During his military experience Mr. Reed took part in a number of engagements and long marches, one of the latter being of forty-one days' duration in pursuit of the rebel general, John Morgan. By reason of ill health, contracted through hardship and exposure, he was compelled to take hospital treatment at Glasgow, and later in Louisville, Kentucky, and Madison, Indiana, the condition of his disability being such as to necessitate a confinement covering a period of six months. On account of the long standing of his illness he was finally discharged, after which he returned to Allen county and resumed farming.
Mr. Reed continued to reside in that part of the state until 1886, at which time he removed to the county of Decatur, where he made his home during the two years ensuing. In 1888 he became a citizen of Huntington county, locating in Union township purchasing the farm upon which he has since resided.

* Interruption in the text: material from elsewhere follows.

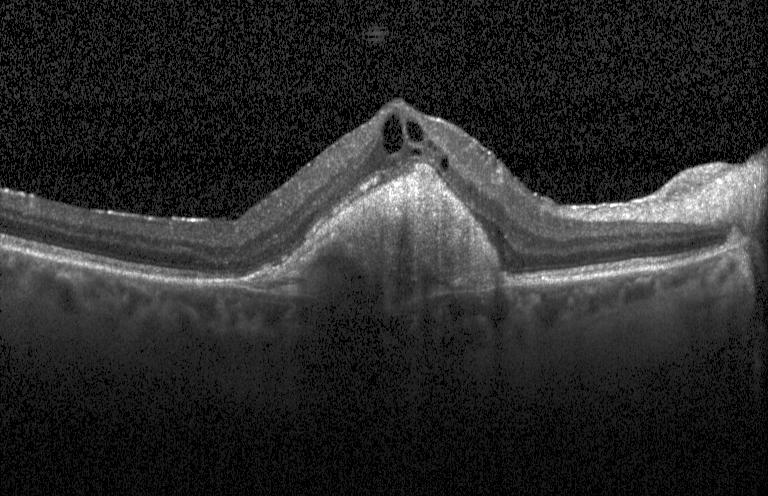

Spectral-domain OCT B-scan: CNV.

Mr. Reed's farm consists of eighty acres of well-improved land, supplied with the latest agricultural appliances, and producing as much under his skillful management as any similar area within the limits of the township. As a tiller of the soil Mr. Reed thoroughly understands how to obtain the best results, and his success has been such as to provide himself and family a comfortable competence. He occupies a commendable standing in his neighborhood and is highly regarded as a citizen, having at heart the best interests of the community.

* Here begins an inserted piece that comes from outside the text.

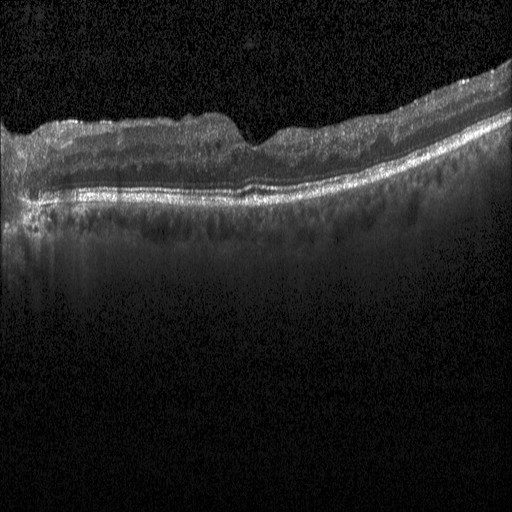 Optical coherence tomography scan. Acquired on a Heidelberg Spectralis. Fovea-centered. SD-OCT.
Diagnosis: diabetic macular edema (DME).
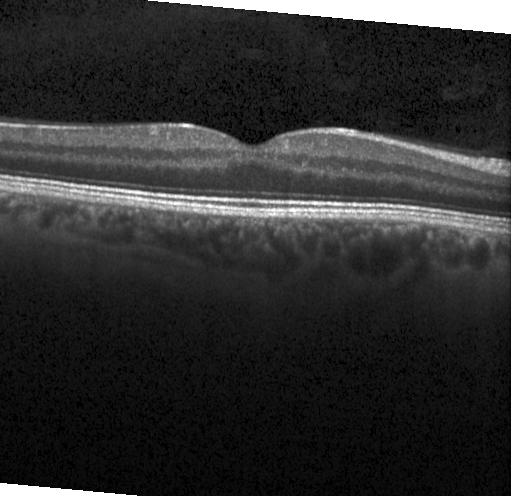 The scan shows no evidence of CNV, DME, or drusen.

In politics a Democrat, believing his party's principles to be for the good of the country, he has never been a partisan in the sense of seeking office, and in local affairs generally votes for the candidates having the best qualifications for the positions to which they aspire.
Mr. Reed has a family of two children, George T. and Ella. His wife, a most estimable lady, known and respected by a large circles (sic) of friends in her neighborhood and elsewhere, was formerly Miss Elizabeth Stevens. Mr. Reed is a member of the Christian church, belonging to the congregation worshiping at Uniontown, Wells county.
Mr. Reed lost his wife by death in 1899. His son, George T. Reed, an intellectual and enterprising young man, is now married, lives with his father and assists in conducting the homestead.